Слуга медленно и почтительно проговорил:
— Мой господин, его превосходительство великий Канцлер Республики просит вас незамедлительно, как только возможно, и тайно прибыть в его загородный дом на реке Брента. Он будет ожидать вас там с рассвета. Также он просил взять с собой наиболее уважаемого священника из Падуи.
— А причину такой неотложной встречи его превосходительство не указал?
— Я передал всё, что приказал его превосходительство. — Слуга согнулся в поклоне.
Джироламо и Лунардо переглянулись. В глазах падроне читалась нескрываемая тревога. Однако когда Лунардо заговорил, голос его был, как обычно, спокойный и любезный:
— Джироламо, прошу тебя, проводи курьера на кухню и распорядись накормить его сытным ужином, а потом поднимись ко мне.
Выполнив поручение, Джироламо бегом вернулся к Лунардо и нашёл его в гардеробе облачённым в дорожный костюм и выбирающим потеплее и подлиннее плащ.

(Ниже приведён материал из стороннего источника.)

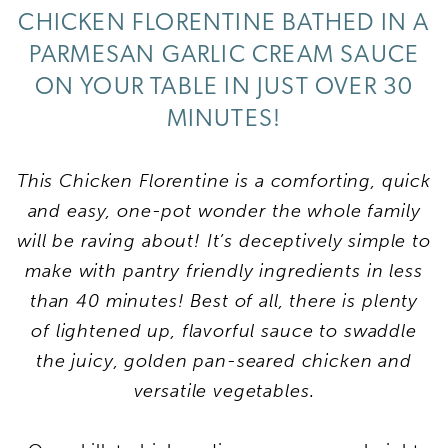
CHICKEN FLORENTINE BATHED IN A
PARMESAN GARLIC CREAM SAUCE
ON YOUR TABLE IN JUST OVER 30
MINUTES!
This Chicken Florentine is a comforting, quick
and easy, one-pot wonder the whole family
will be raving about! It’s deceptively simple to
make with pantry friendly ingredients in less
than 40 minutes! Best of all, there is plenty
of
lightened up
,
flavorful
sauce to swaddle
the juicy, golden pan-seared chicken and
versatile vegetables.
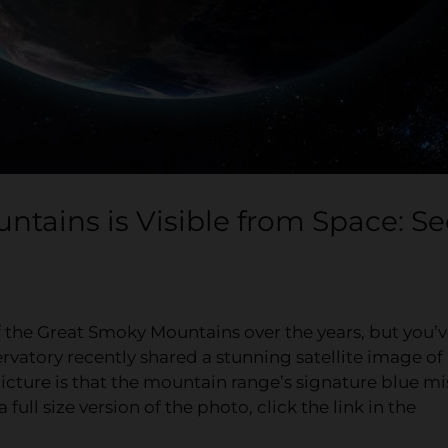
ntains is Visible from Space: Se
f the Great Smoky Mountains over the years, but you’
rvatory recently shared a stunning satellite image of
cture is that the mountain range’s signature blue mi
 full size version of the photo, click the link in the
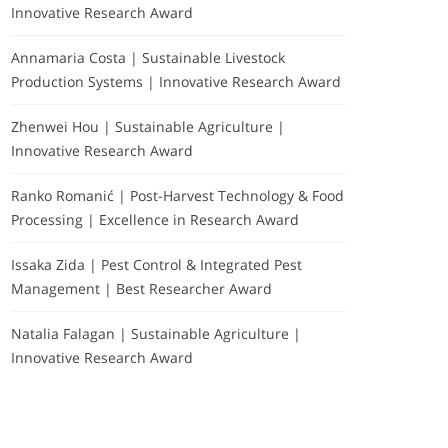
Innovative Research Award
Annamaria Costa | Sustainable Livestock
Production Systems | Innovative Research Award
Zhenwei Hou | Sustainable Agriculture |
Innovative Research Award
Ranko Romanić | Post-Harvest Technology & Food
Processing | Excellence in Research Award
Issaka Zida | Pest Control & Integrated Pest
Management | Best Researcher Award
Natalia Falagan | Sustainable Agriculture |
Innovative Research Award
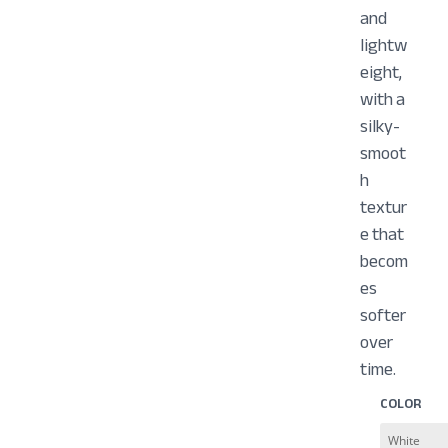
and
lightw
eight,
with a
silky-
smoot
h
textur
e that
becom
es
softer
over
time.
COLOR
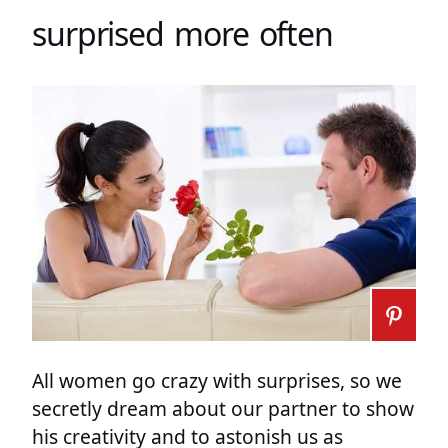
surprised more often
All women go crazy with surprises, so we
secretly dream about our partner to show
his creativity and to astonish us as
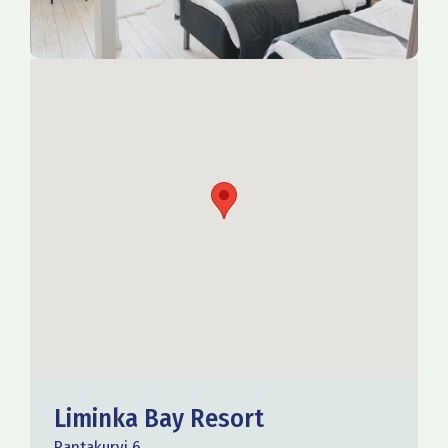
Liminka Bay Resort
Rantakurvi 6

— Это не западня, падроне?
— Не знаю. Собирайся, — сказал Лунардо. — Отправь записку к фра Паоло, собери своих ребят — Пьетро, обоих Джанбаттист. Вооружение — полное, проверьте пистолеты. Сбор на пристани.
Той же ночью мессер Маркантонио Лунардо, фра Паоло и Джироламо с командой покинули Падую. Поздно ночью при свете факелов, под охраной слуг Реформатор прибыл на пристань Бренты и погрузился в небольшой барк. На следующее утро в университете будет объявлено, что мессер Лунардо берёт краткий отпуск по состоянию здоровья и отправляется на свою виллу на севере. Действительно, его паланкин выехал из города через северные ворота и взял направление к подножию Альп.